▸ EXERCISE GOAL: For the entries that follow, count the lines containing the string "레코드가" and write only the number.

START DATA FOR THIS EXERCISE

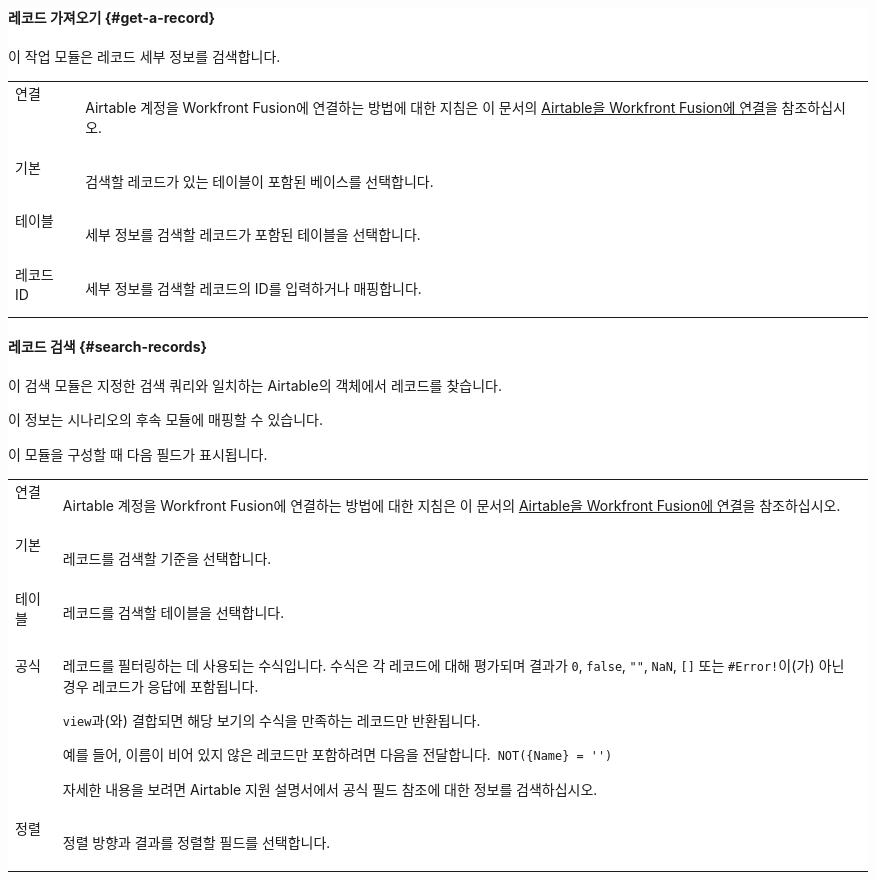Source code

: </table>

#### 레코드 가져오기 {#get-a-record}

이 작업 모듈은 레코드 세부 정보를 검색합니다.

<table style="table-layout:auto"> 
 <col> 
 <col> 
 <tbody> 
  <tr> 
   <td>연결 </td> 
   <td> <p>Airtable 계정을 Workfront Fusion에 연결하는 방법에 대한 지침은 이 문서의 <a href="#connect-airtable-to-workfront-fusion" class="MCXref xref">Airtable을 Workfront Fusion에 연결</a>을 참조하십시오.</p> </td> 
  </tr> 
  <tr> 
   <td>기본 </td> 
   <td> <p>검색할 레코드가 있는 테이블이 포함된 베이스를 선택합니다.</p> </td> 
  </tr> 
  <tr> 
   <td>테이블</td> 
   <td> <p> 세부 정보를 검색할 레코드가 포함된 테이블을 선택합니다.</p> </td> 
  </tr> 
  <tr> 
   <td>레코드 ID</td> 
   <td> <p> 세부 정보를 검색할 레코드의 ID를 입력하거나 매핑합니다.</p> </td> 
  </tr> 
 </tbody> 
</table>

#### 레코드 검색 {#search-records}

이 검색 모듈은 지정한 검색 쿼리와 일치하는 Airtable의 객체에서 레코드를 찾습니다.

이 정보는 시나리오의 후속 모듈에 매핑할 수 있습니다.

이 모듈을 구성할 때 다음 필드가 표시됩니다.

<table style="table-layout:auto"> 
 <col> 
 <col> 
 <tbody> 
  <tr> 
   <td>연결 </td> 
   <td> <p>Airtable 계정을 Workfront Fusion에 연결하는 방법에 대한 지침은 이 문서의 <a href="#connect-airtable-to-workfront-fusion" class="MCXref xref">Airtable을 Workfront Fusion에 연결</a>을 참조하십시오.</p> </td> 
  </tr> 
  <tr> 
   <td>기본 </td> 
   <td> <p>레코드를 검색할 기준을 선택합니다.</p> </td> 
  </tr> 
  <tr> 
   <td>테이블 </td> 
   <td> <p>레코드를 검색할 테이블을 선택합니다.</p> </td> 
  </tr> 
  <tr> 
   <td> <p>공식</p> </td> 
   <td> <p>레코드를 필터링하는 데 사용되는 수식입니다. 수식은 각 레코드에 대해 평가되며 결과가 <code>0</code>, <code>false</code>, <code>""</code>, <code>NaN</code>, <code>[]</code> 또는 <code>#Error!</code>이(가) 아닌 경우 레코드가 응답에 포함됩니다.</p> <p><code>view</code>과(와) 결합되면 해당 보기의 수식을 만족하는 레코드만 반환됩니다.</p> <p>예를 들어, 이름이 비어 있지 않은 레코드만 포함하려면 다음을 전달합니다.<code> NOT({Name} = '')</code></p> <p>자세한 내용을 보려면 Airtable 지원 설명서에서 공식 필드 참조에 대한 정보를 검색하십시오.</p> </td> 
  </tr> 
  <tr> 
   <td>정렬 </td> 
   <td> <p>정렬 방향과 결과를 정렬할 필드를 선택합니다.</p> </td>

END DATA FOR THIS EXERCISE

▸ THE ANSWER: 3